____ Исходный текст
Мне кажется, что у Тимошенко этот непосредственный восторг перед краской, цветовой игрой, перед самой «чистой» краской никогда не прекращался, всю ее творческую жизнь. я отнюдь не хочу сказать, что художница как-то уж очень просто пробегала «легкой» дорожкой, без тяжелых мучительных сомнений. Это была натура чрезвычайно нервно-уязвимая, порывистая, прожившая очень непростую жизнь. К сожалению, мне сравнительно мало довелось беседовать с ней о нашем искусстве. Но те немногие разговоры запоминались надолго, потому что ее суждения, как правило, были неожиданными, порою очень острыми, даже резкими, обескураживающими, но всегда окрашенными все той же искренней страстной увлеченностью, за которой не оставалось и следа попытки как-то себя оградить от возражений, от жестокой критики. Она очень открыто и смело принимала любой бой.

С той же ничем не прикрытой откровенностью она всегда высказывала свое суждение о любом художнике, решительно не различая положений, званий и проч.

Диапазон творчества Тимошенко очень широк: живопись, графика станковая, иллюстрация, постоянное рисование. К счастью, сохранились эти быстрые зарисовки, наброски. И опять то же увлечение молодостью, светом. Очень свободное, «легкое» рисование, часто соединение линии и цветового пятна. Пейзажи непременно со множеством фигур, людей, лошадей — всего живого, всего двигающегося, жизнерадостного. Эти трепетные и, по-видимому, очень быстрые зарисовки от одной или двух фигур до целого панорамного зрелища и эта скорость — не от какой-либо небрежности, нежелания быть сухо академичной или еще от какого-либо вырабатываемого «своего» стиля. Здесь все та же удивительная непосредственность и бурный, не дающий покоя темперамент художницы. Она просто не могла делать длительные остановки, без передышки спешила схватить как можно больше, боясь упустить для себя привлекательное, красивое и не высказаться тотчас же, хотя иногда, бывало, от этой стремительности где-то промахиваясь, проскакивая и недоговаривая. Это постоянное кипение, этот бег «взахлеб» не мог не отразиться и на здоровье Лидии Яковлевны. А отдыха, насколько я знаю, она совершенно не признавала, не понимала.

Ею сделано много превосходных портретов, с прекрасной характеристикой каждого. Не могу не назвать некоторых из них.

«Л. Радлова», 1939. Я хорошо знаком с Лидией Николаевной, дочерью Н. Э. Радлова. Сходство поразительное, и при этом такая свободная легкая лепка формы.

«Портрет инженера Шевелевой», 1938. «В саду», 1943 — сидящая в солнечном саду девочка.

«Портрет Г. Б. Шмариновой» — тоже с удивительным сходством, при почти плоскостной покраске и, очевидно, сделанный в один сеанс. Очень красив в цвете. Это прекрасная живопись.
________
**Цель задания**
Определите, согласуется ли каждое из утверждений ниже с текстом о художнице Тимошенко, и ответьте «да» или «нет», приведя в кавычках решающие слова текста. 1. Тимошенко подолгу отдыхала между работами. 2. Автор считает, что «Портрет Г. Б. Шмариновой» был написан в один сеанс. 3. Портрет «Л. Радлова» датирован 1943 годом.
____ Исходные сведения
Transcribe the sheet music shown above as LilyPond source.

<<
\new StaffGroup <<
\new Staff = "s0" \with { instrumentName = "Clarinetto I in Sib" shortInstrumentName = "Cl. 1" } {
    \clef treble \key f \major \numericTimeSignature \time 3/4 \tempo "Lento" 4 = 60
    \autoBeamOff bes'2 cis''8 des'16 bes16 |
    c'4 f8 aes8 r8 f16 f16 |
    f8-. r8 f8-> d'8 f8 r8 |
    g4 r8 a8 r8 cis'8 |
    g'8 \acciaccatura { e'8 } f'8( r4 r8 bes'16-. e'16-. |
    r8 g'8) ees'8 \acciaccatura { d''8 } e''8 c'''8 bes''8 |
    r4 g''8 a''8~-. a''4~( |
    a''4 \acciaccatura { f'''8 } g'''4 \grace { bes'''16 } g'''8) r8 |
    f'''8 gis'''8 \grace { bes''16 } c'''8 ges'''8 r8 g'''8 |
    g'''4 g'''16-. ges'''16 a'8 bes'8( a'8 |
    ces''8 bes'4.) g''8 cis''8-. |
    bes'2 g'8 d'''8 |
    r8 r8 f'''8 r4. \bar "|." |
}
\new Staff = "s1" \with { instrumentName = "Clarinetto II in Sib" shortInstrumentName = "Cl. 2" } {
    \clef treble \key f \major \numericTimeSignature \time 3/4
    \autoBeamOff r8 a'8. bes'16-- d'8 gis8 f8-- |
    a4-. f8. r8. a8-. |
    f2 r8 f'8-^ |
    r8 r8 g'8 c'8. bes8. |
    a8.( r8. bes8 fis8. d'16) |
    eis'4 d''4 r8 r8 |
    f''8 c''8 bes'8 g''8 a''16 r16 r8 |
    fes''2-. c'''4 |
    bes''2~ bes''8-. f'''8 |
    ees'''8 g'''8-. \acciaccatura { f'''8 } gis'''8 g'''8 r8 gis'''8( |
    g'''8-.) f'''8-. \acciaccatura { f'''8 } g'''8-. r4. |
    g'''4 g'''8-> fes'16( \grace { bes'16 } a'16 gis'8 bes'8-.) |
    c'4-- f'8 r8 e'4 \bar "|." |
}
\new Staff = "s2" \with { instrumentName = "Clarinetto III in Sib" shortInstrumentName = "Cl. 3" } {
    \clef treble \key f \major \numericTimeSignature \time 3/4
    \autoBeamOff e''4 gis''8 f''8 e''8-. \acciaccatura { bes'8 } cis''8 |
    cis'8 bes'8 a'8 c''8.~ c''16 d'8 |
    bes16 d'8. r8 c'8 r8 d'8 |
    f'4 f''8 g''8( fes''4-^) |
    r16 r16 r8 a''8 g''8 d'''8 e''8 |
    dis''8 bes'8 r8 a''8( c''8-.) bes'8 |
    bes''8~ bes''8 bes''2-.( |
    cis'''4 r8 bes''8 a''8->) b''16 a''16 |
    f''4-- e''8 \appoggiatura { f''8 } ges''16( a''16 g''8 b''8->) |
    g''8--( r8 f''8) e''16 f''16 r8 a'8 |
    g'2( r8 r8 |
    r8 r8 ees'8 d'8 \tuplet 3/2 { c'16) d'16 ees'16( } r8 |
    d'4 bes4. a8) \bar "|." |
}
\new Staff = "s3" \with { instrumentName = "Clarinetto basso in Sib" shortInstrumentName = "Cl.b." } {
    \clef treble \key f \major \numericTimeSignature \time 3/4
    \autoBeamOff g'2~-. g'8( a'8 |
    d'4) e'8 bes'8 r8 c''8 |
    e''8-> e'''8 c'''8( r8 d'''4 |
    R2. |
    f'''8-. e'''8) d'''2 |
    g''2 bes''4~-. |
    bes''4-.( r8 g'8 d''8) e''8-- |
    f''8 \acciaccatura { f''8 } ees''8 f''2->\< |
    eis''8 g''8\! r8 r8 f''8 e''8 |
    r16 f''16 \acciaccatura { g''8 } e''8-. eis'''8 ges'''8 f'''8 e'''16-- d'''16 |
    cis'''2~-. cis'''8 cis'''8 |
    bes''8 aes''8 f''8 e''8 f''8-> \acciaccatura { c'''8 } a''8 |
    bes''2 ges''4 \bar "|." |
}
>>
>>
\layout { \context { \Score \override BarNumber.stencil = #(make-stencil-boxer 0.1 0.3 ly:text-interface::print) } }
________
**Ответ к заданию**
1. Нет: «А отдыха, насколько я знаю, она совершенно не признавала, не понимала».
2. Да: «очевидно, сделанный в один сеанс».
3. Нет: «„Л. Радлова“, 1939».